Exactly reproduce the line that contains "- Teste de cancelamento de delay" and all lines after it in the entries below, through the very last line.
::: Data for this task :::
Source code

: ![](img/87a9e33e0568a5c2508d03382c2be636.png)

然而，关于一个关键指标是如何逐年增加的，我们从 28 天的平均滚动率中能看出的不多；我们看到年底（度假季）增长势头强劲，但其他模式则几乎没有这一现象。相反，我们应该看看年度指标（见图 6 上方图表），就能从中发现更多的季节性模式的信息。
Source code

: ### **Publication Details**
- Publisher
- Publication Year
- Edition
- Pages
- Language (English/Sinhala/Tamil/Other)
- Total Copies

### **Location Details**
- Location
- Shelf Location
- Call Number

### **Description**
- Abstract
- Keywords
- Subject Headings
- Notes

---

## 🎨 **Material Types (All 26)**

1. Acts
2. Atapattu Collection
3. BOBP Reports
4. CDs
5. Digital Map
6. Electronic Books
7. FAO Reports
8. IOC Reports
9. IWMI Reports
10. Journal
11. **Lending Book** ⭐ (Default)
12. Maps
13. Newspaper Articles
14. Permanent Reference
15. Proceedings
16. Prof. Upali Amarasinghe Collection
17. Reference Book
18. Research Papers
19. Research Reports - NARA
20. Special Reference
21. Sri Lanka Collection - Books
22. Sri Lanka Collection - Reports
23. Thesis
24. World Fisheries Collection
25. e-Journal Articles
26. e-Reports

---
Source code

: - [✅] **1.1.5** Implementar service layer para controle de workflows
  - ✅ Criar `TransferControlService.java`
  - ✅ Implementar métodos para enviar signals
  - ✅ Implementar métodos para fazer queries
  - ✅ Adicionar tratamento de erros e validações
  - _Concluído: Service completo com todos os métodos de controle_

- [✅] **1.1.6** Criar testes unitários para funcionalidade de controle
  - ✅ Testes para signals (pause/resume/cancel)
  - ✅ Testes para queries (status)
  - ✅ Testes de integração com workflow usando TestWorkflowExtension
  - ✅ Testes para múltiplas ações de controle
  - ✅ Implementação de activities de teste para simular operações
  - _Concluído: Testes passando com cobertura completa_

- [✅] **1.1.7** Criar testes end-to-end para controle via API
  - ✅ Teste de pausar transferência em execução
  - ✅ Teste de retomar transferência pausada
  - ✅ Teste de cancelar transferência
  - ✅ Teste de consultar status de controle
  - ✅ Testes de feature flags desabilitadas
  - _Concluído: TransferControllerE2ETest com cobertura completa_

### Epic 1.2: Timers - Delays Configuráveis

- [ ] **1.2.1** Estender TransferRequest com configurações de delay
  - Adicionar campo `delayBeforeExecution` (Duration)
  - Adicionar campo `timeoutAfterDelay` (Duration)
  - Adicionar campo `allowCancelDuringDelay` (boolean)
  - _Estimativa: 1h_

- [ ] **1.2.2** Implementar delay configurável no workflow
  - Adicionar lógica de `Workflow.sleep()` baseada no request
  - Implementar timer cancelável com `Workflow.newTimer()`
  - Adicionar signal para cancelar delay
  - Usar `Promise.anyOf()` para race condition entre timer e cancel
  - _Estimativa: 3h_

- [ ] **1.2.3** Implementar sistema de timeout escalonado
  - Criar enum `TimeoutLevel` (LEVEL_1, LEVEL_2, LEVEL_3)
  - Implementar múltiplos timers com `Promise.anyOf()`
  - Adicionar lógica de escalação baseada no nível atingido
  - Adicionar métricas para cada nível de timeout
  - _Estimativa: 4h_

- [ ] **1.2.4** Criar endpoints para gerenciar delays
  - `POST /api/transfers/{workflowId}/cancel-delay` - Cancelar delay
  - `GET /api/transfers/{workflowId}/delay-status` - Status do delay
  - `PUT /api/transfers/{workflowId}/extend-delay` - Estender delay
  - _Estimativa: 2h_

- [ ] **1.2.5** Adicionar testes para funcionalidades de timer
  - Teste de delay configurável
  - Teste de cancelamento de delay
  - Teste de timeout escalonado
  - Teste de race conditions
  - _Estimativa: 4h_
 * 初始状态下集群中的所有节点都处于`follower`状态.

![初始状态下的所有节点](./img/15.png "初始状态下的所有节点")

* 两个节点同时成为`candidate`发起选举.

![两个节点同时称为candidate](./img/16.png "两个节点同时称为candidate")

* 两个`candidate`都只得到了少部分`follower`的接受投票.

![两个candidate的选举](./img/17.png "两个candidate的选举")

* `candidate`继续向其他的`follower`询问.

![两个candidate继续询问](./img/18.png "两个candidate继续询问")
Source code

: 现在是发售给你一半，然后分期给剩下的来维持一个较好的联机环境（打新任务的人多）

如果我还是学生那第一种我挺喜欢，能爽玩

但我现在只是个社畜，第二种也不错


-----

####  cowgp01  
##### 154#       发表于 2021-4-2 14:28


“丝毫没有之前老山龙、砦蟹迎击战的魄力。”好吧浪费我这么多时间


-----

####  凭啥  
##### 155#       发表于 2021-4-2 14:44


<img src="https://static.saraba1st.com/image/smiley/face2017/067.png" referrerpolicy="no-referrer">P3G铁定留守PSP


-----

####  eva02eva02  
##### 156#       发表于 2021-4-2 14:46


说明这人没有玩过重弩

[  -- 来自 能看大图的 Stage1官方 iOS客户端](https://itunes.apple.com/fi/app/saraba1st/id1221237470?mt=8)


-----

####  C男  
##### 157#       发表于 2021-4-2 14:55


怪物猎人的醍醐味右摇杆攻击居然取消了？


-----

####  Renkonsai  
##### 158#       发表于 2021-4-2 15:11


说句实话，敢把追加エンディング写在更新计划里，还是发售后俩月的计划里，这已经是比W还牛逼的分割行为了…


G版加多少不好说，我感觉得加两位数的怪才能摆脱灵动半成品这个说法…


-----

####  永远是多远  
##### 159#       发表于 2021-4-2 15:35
:::
Solution to the problem
  - Teste de cancelamento de delay
  - Teste de timeout escalonado
  - Teste de race conditions
  - _Estimativa: 4h_
 * 初始状态下集群中的所有节点都处于`follower`状态.

![初始状态下的所有节点](./img/15.png "初始状态下的所有节点")

* 两个节点同时成为`candidate`发起选举.

![两个节点同时称为candidate](./img/16.png "两个节点同时称为candidate")

* 两个`candidate`都只得到了少部分`follower`的接受投票.

![两个candidate的选举](./img/17.png "两个candidate的选举")

* `candidate`继续向其他的`follower`询问.

![两个candidate继续询问](./img/18.png "两个candidate继续询问")
Source code

: 现在是发售给你一半，然后分期给剩下的来维持一个较好的联机环境（打新任务的人多）

如果我还是学生那第一种我挺喜欢，能爽玩

但我现在只是个社畜，第二种也不错


-----

####  cowgp01  
##### 154#       发表于 2021-4-2 14:28


“丝毫没有之前老山龙、砦蟹迎击战的魄力。”好吧浪费我这么多时间


-----

####  凭啥  
##### 155#       发表于 2021-4-2 14:44


<img src="https://static.saraba1st.com/image/smiley/face2017/067.png" referrerpolicy="no-referrer">P3G铁定留守PSP


-----

####  eva02eva02  
##### 156#       发表于 2021-4-2 14:46


说明这人没有玩过重弩

[  -- 来自 能看大图的 Stage1官方 iOS客户端](https://itunes.apple.com/fi/app/saraba1st/id1221237470?mt=8)


-----

####  C男  
##### 157#       发表于 2021-4-2 14:55


怪物猎人的醍醐味右摇杆攻击居然取消了？


-----

####  Renkonsai  
##### 158#       发表于 2021-4-2 15:11


说句实话，敢把追加エンディング写在更新计划里，还是发售后俩月的计划里，这已经是比W还牛逼的分割行为了…


G版加多少不好说，我感觉得加两位数的怪才能摆脱灵动半成品这个说法…


-----

####  永远是多远  
##### 159#       发表于 2021-4-2 15:35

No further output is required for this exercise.